**Action item:** The response should consist solely of the line containing "vase [124,325,192,415] -> none" and the lines after it through the end of the listing below, repeated exactly.

**Records supplied:**

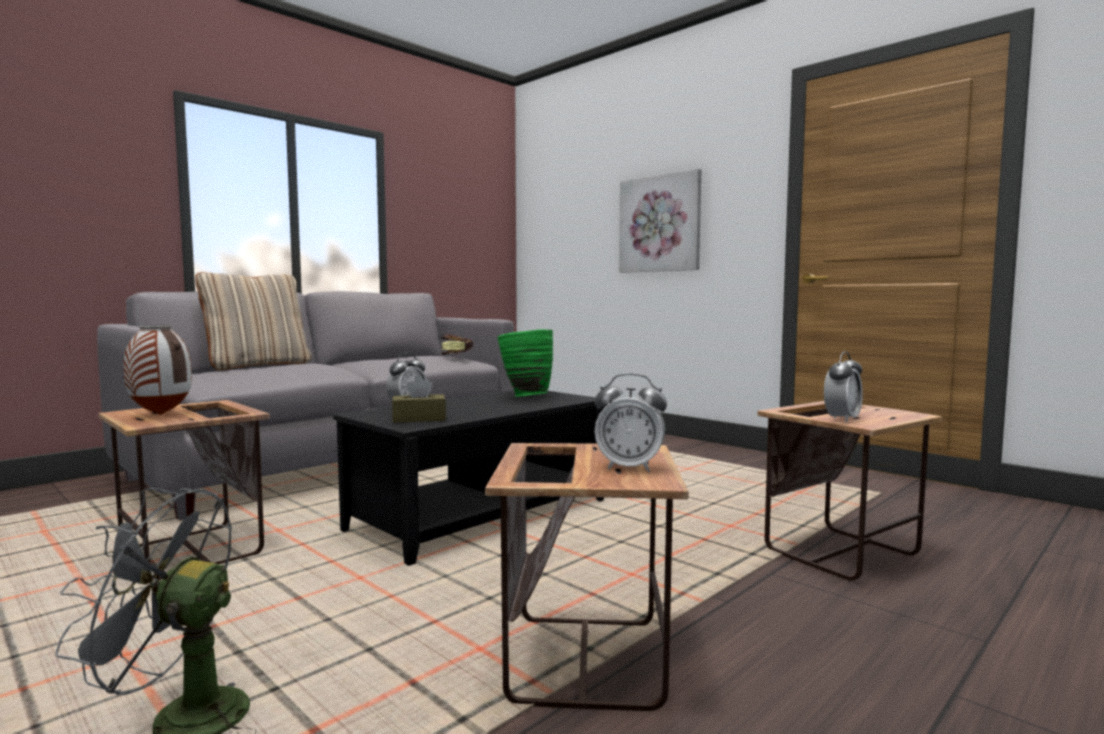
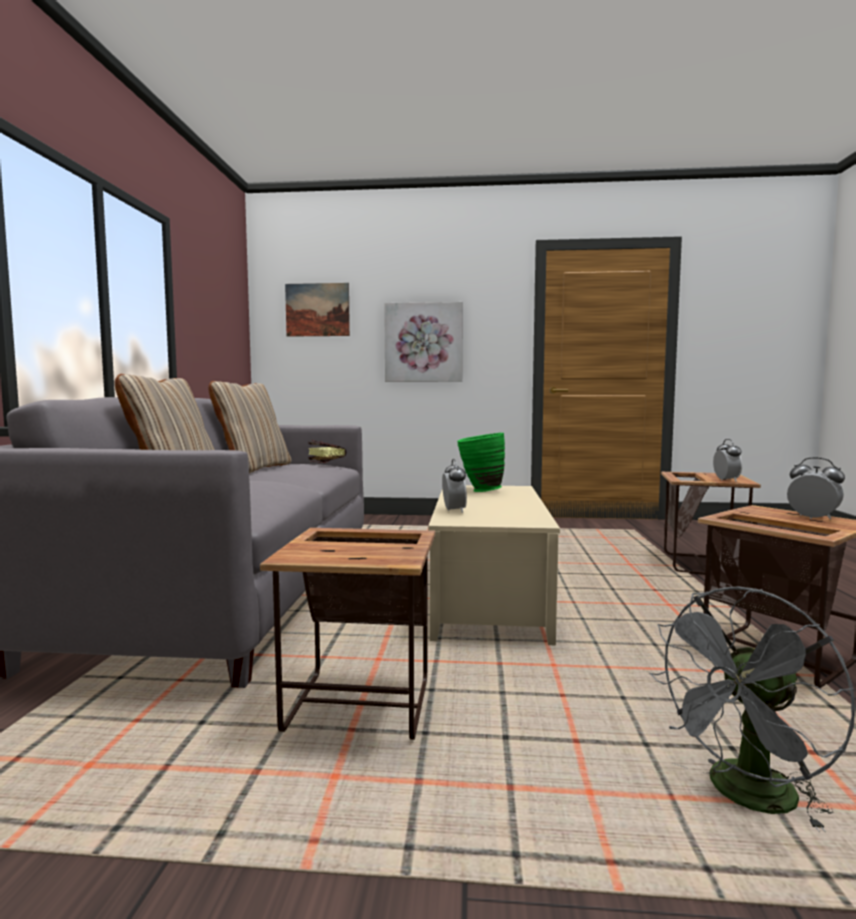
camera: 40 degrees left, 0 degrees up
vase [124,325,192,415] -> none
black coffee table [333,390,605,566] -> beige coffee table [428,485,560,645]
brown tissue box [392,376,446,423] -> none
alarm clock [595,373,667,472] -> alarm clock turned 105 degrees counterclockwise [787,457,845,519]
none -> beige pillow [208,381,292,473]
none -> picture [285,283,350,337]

**Exercise output:**
vase [124,325,192,415] -> none
black coffee table [333,390,605,566] -> beige coffee table [428,485,560,645]
brown tissue box [392,376,446,423] -> none
alarm clock [595,373,667,472] -> alarm clock turned 105 degrees counterclockwise [787,457,845,519]
none -> beige pillow [208,381,292,473]
none -> picture [285,283,350,337]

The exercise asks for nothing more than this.